Start by collecting all your tax documents and information, including W-2s, 1098s, 1099s, receipts and a copy of last year's return. Worried about forgetting something? Use a tax return checklist like the one offered at www.taxact.com/checklist.

Take a few minutes to get familiar with key tax law changes and expiring tax breaks. Notable changes this year include an increase in the standard deduction and standard mileage rates, and an end to the Making Work Pay Credit. A great place to start is by reading the one-page section called "What's New for 2011" in IRS Publication 17 at www.irs.gov.

Do your own taxes using an online or downloadable tax preparation solution. Products are designed for both tax experts and novices, guiding you step by step through your entire return, as well as your credits and deductions. The programs do the math, complete the forms and identify possible errors for you.

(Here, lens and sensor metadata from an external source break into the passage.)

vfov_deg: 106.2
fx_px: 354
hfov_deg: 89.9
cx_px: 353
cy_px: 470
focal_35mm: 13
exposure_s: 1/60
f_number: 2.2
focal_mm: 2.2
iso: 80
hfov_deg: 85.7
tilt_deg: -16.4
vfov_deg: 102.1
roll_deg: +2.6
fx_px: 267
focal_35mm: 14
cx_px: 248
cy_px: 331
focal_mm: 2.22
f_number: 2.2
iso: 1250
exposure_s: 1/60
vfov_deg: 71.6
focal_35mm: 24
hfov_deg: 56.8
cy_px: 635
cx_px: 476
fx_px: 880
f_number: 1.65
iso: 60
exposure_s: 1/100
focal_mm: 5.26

If you need help from a tax expert, top solutions provide easy, in some cases free, answers.

Although these easy-to-use solutions do the hard work for you, remember they can't necessarily catch your data entry errors. Common errors include incorrect Social Security numbers, misspelled last names, and incorrect bank account numbers for direct deposit. Spend an extra minute or two checking this information to avoid rejection of your return.

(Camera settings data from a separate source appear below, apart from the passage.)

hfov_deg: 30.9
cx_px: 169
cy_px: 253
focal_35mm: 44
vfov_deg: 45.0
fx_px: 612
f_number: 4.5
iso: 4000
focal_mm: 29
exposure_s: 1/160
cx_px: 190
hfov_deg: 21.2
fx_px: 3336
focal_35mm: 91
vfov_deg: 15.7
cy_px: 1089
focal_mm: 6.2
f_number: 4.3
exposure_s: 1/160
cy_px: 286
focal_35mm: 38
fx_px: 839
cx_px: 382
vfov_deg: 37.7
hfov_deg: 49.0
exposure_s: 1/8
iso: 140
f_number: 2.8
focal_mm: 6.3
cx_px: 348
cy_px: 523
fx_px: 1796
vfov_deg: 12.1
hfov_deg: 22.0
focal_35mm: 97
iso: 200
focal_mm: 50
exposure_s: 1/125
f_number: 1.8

It's common to spend upwards of $50 for a tax preparation solution, but there are quality free solutions. Compare free products carefully, as there are important differences. Many experts consider TaxACT to be the most complete free federal product, as it includes all e-fileable forms, free e-file, and free tax help. If you're changing solutions or filing for the first time, TaxACT in particular makes your experience easier with data import and fast start options. You can usually try online products risk-free, so you may find it worthwhile to take a couple for a test drive.

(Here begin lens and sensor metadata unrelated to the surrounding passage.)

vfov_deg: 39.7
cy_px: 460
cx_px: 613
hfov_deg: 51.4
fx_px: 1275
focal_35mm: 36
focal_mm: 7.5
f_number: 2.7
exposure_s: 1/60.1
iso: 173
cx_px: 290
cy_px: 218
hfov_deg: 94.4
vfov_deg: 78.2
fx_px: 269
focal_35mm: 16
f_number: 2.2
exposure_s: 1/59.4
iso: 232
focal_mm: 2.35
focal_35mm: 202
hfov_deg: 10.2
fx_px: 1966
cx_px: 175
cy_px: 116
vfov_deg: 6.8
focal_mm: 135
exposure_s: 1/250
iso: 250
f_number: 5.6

Electronically file your return. More than 100 million taxpayers chose this easy, convenient, and safe way to submit their federal returns last year. E-filed returns are processed faster than paper returns, and e-filers receive confirmation when their returns are processed, usually within minutes. If you owe taxes, you can e-file at any time and schedule payment via electronic funds withdrawal or credit card up until the filing deadline. Most states encourage e-filed returns.

If you're among the three out of four Americans who receive a refund from the IRS, e-file and select direct deposit for the fastest receipt. Your refund can be deposited directly into up to three accounts in as few as eight days (instead of six to eight weeks for mailed checks).

The deadline for filing tax year 2011 federal and most state income tax returns is Tuesday, April 17, 2012. Although you have a couple extra days to file, don't wait until the last minute. Rushing can result in data entry errors, and carefully reviewing tax credit and deduction information could end up saving you money. If you've experienced major life changes over the last year, allot extra time to make sure you get all your tax benefits.

If you need more time to file, simply file IRS Form 4868 for an automatic six-month extension to file. Keep in mind an extension does not extend your time to pay, so pay as much as possible by April 17. Filing late will land you a 5 percent per month penalty, up to a maximum for 25 percent of the unpaid balance, and the failure-to-pay penalty is 0.5 percent per month. Call the IRS to discuss payment plans and options if you can't pay your bill in full.